More and more, with strong initiatives and powerful voices, mental illnesses are being recognized as real illnesses but there is still a far way to go. There is still stigma and discrimination, still people who think you just need to suck it up and be happy, still people who just don’t understand. But to see a popular new show tackle this issue intimately in all it’s gory details is truly important to me. It puts a face to some of my experiences and it was a reminder that I am not alone. You are not alone. You are not the only person in the world who feels this way, it’s raw, it’s real, and it does not make you any less of a person. Try to remember that.
This episode has also made me reevaluate the way I feel about Randall’s brother Kevin. I have had a love/hate relationship with pretty boy Kevin Pearson since the pilot. My distance from Kevin has come mostly from the fact that I’ve never been able to relate to him. Sure, I have just as many differences with Randall as I do with Kevin but I couldn’t seem to find the bridge between us. There were rare moments when he made me smile, but overall he’s just frustrated me throughout the season. But now, I imagine Kevin and I are definitely going to have a different relationship and it’s all because of one scene in 1.15. My mom summed it up best while we were watching, with five simple words:
“You can’t hate him now.”
She was right, even though I denied it at first. As I watched Kevin leave the opening night performance of his play to be with Randall I began to see not myself in Kevin, but instead the many people in my life who have put their lives on pause and helped me. I saw friends and loved ones who sat up with me in the middle of the night talking about everything and nothing just to calm me down, I saw my parents who put their relationship and their own well-being on the back burner to take care of me, and I saw the people who have stuck with me when I was hardly responsive and drifting in and out of my own awareness.
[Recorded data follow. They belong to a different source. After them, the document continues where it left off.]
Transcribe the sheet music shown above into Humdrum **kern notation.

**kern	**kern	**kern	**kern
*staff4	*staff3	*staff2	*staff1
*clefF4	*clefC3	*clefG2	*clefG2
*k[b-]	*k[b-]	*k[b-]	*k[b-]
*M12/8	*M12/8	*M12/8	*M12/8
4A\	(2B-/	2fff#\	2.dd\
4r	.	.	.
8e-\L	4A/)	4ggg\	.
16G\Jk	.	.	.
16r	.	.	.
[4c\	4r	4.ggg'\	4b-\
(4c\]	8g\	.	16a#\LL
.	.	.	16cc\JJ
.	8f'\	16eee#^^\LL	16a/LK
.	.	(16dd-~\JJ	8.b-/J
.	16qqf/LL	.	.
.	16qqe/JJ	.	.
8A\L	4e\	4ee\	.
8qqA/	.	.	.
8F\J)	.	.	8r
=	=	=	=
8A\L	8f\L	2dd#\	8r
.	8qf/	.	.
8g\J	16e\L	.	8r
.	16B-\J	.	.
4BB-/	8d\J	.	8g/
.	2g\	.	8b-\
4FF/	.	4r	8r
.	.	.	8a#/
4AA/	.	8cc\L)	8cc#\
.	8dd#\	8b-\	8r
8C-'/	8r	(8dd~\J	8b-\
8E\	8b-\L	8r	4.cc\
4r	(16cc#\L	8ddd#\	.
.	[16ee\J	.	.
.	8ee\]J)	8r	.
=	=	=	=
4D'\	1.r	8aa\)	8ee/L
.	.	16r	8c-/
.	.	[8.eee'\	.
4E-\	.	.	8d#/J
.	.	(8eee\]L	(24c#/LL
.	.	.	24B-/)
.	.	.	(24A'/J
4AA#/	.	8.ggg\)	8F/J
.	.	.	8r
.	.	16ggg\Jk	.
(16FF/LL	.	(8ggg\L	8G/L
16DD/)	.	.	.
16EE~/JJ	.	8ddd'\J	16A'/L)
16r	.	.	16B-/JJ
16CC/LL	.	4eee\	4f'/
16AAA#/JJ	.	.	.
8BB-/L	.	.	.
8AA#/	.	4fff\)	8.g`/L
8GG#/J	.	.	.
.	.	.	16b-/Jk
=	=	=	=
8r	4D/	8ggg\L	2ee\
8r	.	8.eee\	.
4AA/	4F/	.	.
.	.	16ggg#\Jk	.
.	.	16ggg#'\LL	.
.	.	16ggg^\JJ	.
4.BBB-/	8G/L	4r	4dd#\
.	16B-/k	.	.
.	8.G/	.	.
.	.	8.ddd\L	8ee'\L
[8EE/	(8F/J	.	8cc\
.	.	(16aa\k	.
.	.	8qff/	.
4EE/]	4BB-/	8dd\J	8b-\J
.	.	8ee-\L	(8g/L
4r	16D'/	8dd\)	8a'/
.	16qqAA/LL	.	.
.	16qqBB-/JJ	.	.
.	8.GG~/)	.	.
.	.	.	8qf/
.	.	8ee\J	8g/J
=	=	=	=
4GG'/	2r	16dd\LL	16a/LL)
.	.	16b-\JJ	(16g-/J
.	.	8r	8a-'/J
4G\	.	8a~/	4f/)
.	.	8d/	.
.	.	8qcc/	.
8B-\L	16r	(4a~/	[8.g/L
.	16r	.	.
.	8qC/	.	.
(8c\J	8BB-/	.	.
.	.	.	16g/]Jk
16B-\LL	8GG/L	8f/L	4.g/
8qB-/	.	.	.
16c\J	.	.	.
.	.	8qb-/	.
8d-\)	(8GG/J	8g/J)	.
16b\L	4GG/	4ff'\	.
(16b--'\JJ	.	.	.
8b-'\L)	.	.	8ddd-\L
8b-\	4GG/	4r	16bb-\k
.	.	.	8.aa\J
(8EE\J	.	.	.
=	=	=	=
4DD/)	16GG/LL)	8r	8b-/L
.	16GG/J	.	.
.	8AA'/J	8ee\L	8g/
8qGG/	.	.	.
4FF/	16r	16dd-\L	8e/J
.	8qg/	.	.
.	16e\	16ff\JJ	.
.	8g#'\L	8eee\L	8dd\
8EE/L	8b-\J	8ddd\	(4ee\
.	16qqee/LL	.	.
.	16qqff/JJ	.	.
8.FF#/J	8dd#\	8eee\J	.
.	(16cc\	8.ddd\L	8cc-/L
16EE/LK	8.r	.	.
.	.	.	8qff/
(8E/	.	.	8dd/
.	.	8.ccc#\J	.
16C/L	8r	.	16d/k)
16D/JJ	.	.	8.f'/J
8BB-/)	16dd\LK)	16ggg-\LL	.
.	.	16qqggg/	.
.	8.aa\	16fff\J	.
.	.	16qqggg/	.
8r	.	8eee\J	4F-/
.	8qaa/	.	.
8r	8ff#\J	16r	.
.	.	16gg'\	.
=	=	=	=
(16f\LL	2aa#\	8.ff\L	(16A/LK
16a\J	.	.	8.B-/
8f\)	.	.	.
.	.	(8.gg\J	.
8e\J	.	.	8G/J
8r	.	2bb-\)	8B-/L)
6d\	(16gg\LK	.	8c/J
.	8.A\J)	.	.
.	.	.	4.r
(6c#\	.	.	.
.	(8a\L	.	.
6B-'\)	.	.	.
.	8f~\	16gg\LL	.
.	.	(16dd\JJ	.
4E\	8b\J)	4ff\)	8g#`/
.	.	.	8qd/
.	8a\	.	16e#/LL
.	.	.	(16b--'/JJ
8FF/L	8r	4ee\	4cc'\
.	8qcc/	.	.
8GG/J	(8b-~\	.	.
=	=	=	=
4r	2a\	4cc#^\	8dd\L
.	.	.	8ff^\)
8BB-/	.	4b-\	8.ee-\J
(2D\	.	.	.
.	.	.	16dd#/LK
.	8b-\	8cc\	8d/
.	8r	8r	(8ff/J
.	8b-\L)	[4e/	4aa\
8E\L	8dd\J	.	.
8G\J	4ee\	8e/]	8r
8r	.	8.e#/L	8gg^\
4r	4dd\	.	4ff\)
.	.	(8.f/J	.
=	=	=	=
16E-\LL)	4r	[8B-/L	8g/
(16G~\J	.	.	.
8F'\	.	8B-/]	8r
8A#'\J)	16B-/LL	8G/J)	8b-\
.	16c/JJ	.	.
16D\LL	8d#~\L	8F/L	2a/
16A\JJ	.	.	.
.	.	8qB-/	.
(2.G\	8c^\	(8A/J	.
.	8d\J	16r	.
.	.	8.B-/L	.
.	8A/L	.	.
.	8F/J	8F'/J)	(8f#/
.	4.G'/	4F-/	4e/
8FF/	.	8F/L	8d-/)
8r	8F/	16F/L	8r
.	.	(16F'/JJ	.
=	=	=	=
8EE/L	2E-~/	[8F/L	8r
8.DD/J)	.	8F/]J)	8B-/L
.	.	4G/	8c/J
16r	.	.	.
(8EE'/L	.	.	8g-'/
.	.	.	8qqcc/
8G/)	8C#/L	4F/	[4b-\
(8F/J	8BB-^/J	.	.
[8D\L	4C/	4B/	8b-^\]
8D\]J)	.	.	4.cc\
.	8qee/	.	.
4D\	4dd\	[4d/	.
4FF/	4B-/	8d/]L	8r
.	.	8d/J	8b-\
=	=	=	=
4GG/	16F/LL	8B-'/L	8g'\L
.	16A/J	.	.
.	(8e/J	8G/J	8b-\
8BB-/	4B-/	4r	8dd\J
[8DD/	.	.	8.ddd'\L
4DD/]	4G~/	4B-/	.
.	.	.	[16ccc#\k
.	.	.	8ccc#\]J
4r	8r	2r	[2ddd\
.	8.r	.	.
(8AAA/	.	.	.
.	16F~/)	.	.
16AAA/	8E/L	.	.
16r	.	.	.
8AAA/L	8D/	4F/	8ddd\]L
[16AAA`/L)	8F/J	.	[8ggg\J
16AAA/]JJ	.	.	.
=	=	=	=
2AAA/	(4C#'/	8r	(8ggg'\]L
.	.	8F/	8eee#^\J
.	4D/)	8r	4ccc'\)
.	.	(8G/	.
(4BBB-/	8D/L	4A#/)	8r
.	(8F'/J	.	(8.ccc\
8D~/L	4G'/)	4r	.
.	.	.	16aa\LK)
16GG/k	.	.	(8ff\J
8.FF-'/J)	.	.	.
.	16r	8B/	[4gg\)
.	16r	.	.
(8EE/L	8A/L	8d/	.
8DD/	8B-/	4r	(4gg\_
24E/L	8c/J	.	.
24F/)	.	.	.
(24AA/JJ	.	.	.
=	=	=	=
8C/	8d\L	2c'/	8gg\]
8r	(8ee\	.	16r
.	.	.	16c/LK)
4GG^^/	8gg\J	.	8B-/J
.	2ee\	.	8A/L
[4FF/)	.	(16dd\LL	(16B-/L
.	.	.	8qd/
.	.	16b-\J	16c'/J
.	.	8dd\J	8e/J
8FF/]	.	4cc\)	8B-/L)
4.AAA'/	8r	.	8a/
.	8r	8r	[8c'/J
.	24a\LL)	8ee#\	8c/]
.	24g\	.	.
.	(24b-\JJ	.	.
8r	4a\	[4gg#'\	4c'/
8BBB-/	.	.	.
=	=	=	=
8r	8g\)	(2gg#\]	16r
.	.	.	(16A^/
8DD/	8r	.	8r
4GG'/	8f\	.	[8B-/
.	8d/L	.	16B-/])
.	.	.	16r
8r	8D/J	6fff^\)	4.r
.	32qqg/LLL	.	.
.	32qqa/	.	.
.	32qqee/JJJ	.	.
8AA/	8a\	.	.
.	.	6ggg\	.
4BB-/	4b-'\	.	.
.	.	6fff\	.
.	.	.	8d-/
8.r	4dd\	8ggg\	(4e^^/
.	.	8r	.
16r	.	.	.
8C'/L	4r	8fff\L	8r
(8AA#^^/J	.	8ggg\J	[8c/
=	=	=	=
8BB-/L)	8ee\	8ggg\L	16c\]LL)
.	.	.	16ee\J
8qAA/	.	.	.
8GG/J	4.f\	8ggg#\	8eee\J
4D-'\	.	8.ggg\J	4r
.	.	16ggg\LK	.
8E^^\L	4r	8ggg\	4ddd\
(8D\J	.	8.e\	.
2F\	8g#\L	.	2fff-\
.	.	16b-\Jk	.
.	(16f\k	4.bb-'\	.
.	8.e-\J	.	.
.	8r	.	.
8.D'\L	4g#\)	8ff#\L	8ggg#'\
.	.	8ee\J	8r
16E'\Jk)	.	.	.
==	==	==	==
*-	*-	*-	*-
The Kevins in my life are equally as important as my identification with Randall for they’re the ones who have helped me through it all.
I am so glad this show got another two seasons. It has showcased in just sixteen episodes some of the best writing I’ve seen in a long time. I’m still mad about this whole situation with Chris Sullivan wearing a fat suit but every show has its problems and that problem is minor in my opinion compared to some of the stuff they tackle. If you aren’t watching This Is Us, I cannot possibly recommend it enough or say too many great things about it. This show, the performances given by each and every one of the actors, and the stories of the Pearson family, are just something I wouldn’t want to miss out on.